The multiparameter FLAER-based assay described herein has also identified abnormally reduced FLAER expression in leukemic blast populations in several patient samples submitted for “PNH testing”. In each case, the granulocyte population exhibited a normal staining pattern with FLAER, CD14, and CD33, quickly ruling out a diagnosis of PNH. In contrast, the CD33-bright fraction exhibited anomalies with regard to one or more of the expression of GPI-linked CD14 and/or CD45 and light scatter characteristics in addition to the unusual expression of FLAER. Reduced FLAER expression in these cases likely represents a marker of immaturity with reduced expression by leukemic blasts of GPI-linked proteins. As patients with either PNH or acute leukemia may present as pancytopenia, the flow cytometrist needs to be aware that the presence of blasts in a sample may lead to erroneous diagnosis of PNH based on FLAER expression as the sole marker for PNH detection, further supporting the requirement for a multiparameter approach. It is also recommended that whenever non-PNH hematologic abnormalities are detected with the FLAER assay, a smear of the blood sample should be made to confirm the presence of abnormal blast populations.

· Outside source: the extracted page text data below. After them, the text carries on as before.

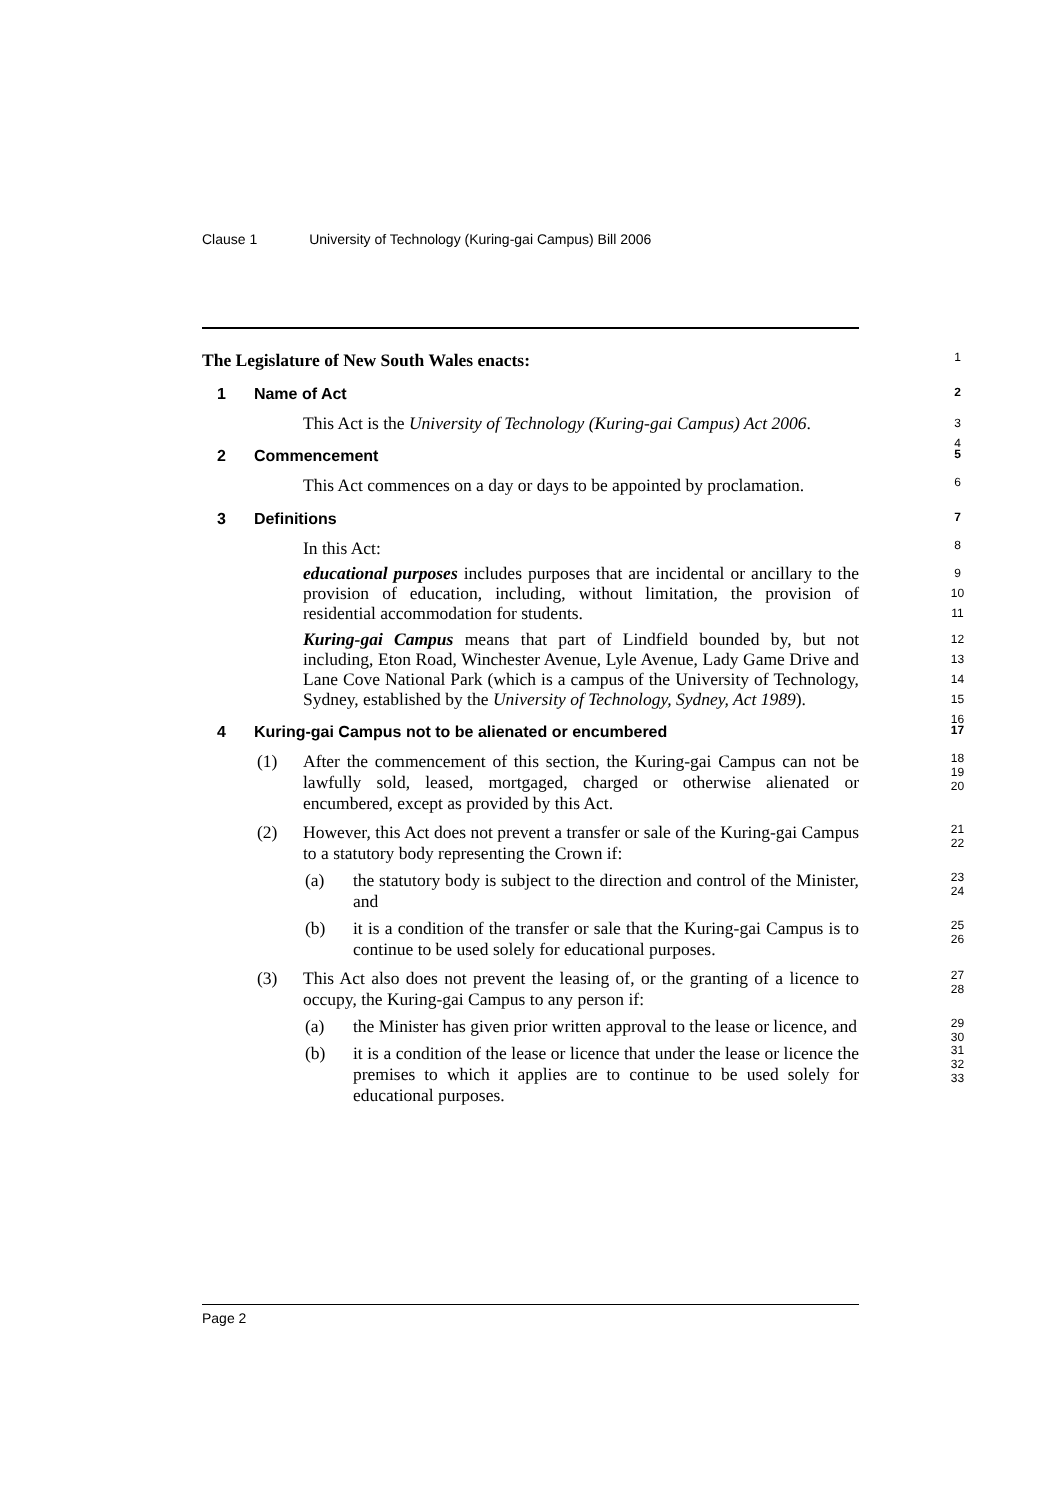Clause 1 University of Technology (Kuring-gai Campus) Bill 2006
The Legislature of New South Wales enacts: 1
1 Name of Act 2
This Act is the University of Technology (Kuring-gai Campus) Act 2006. 3
4
2 Commencement 5
This Act commences on a day or days to be appointed by proclamation. 6
3 Definitions 7
In this Act: 8
educational purposes includes purposes that are incidental or ancillary to the provision of education, including, without limitation, the provision of residential accommodation for students. 9
10
11
Kuring-gai Campus means that part of Lindfield bounded by, but not including, Eton Road, Winchester Avenue, Lyle Avenue, Lady Game Drive and Lane Cove National Park (which is a campus of the University of Technology, Sydney, established by the University of Technology, Sydney, Act 1989). 12
13
14
15
16
4 Kuring-gai Campus not to be alienated or encumbered 17
(1) After the commencement of this section, the Kuring-gai Campus can not be lawfully sold, leased, mortgaged, charged or otherwise alienated or encumbered, except as provided by this Act. 18
19
20
(2) However, this Act does not prevent a transfer or sale of the Kuring-gai Campus to a statutory body representing the Crown if: 21
22
(a) the statutory body is subject to the direction and control of the Minister, and 23
24
(b) it is a condition of the transfer or sale that the Kuring-gai Campus is to continue to be used solely for educational purposes. 25
26
(3) This Act also does not prevent the leasing of, or the granting of a licence to occupy, the Kuring-gai Campus to any person if: 27
28
(a) the Minister has given prior written approval to the lease or licence, and 29
30
(b) it is a condition of the lease or licence that under the lease or licence the premises to which it applies are to continue to be used solely for educational purposes. 31
32
33
Page 2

One important issue that needs to be addressed when developing assays for routine deployment in clinical flow laboratories is the availability of suitable material for Proficiency Testing and Quality Assurance purposes. In most jurisdictions, clinical laboratories are subjected to Laboratory Licensing through Quality Assurance and Proficiency Testing schemes. Finding standardized PNH sample material in sufficient quantities that is stable and amenable for shipping to the large number of clinical laboratories performing testing for PNH is highly problematic given the rarity of this disease. Recently however, stabilized blood samples from bona fide PNH patients have been made available by the UK NEQAS (National External Quality Assurance Scheme) organization that in preliminary testing, has been shown to be suitable for both the FLAER and CD59 red cell assays described here (unpublished data). Although preliminary, these observations suggest that if such material can be made available in sufficient quantities, a major hurdle in the standardization of PNH testing can be overcome.
In summary, we have combined FLAER with multiparameter flow cytometry to develop an improved assay for diagnosis and monitoring of PNH and detection of PNH clones in a variety of hematological diseases. This assay is sensitive, stable, obviates many of the drawbacks of other flow-based assays and represents a very simple and efficient means to detect PNH in the clinical flow laboratory.